Fachausdrücke / Techniken beim Keyen

Garbage Matting:

Bei einem unregelmäßigen Hintergrund, oder bei störenden Gegenständen im Bild, die auch aus dem Bild entfernt werden sollen, empfiehlt es sich, den zu keyenden Bereich mittels einer Splinemaske zu minimieren. Diese Maske wird um den eigentlich freizustellenden Bereich gezeichnet, darf sich aber mit diesem nicht überschneiden. Der Keyer kann dann unter Umständen leichter eingestellt und auch schneller berechnet werden.
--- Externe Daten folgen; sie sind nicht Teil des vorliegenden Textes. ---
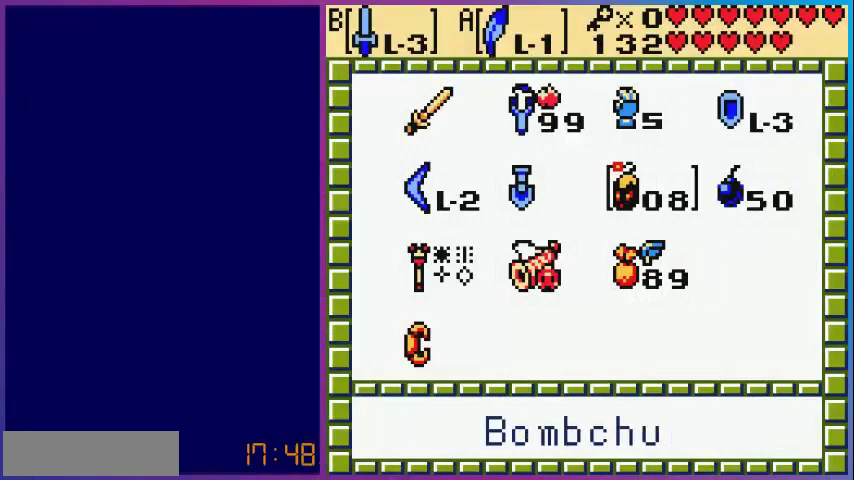
{"buttons": ["A"], "events": [[40, "DPAD_DOWN", "up"], [360, "DPAD_DOWN", "down"], [480, "A", "down"], [480, "DPAD_DOWN", "up"]]}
Rauschunterdrückung / Noise Suppression:

Gerade bei Filmmaterial hat man meistens Körnung und Bildrauschen im Kantenbereich, der durch das Keying gewonnene Maske entsteht. Dieser kann mit speziellen Tools oder mittels Weichzeichnung minimiert werden. Beim Filmmaterial bietet es sich auch an, das Material vor dem Keyen mit einem speziellen Filter zu de-grainen (die Körnung minimieren)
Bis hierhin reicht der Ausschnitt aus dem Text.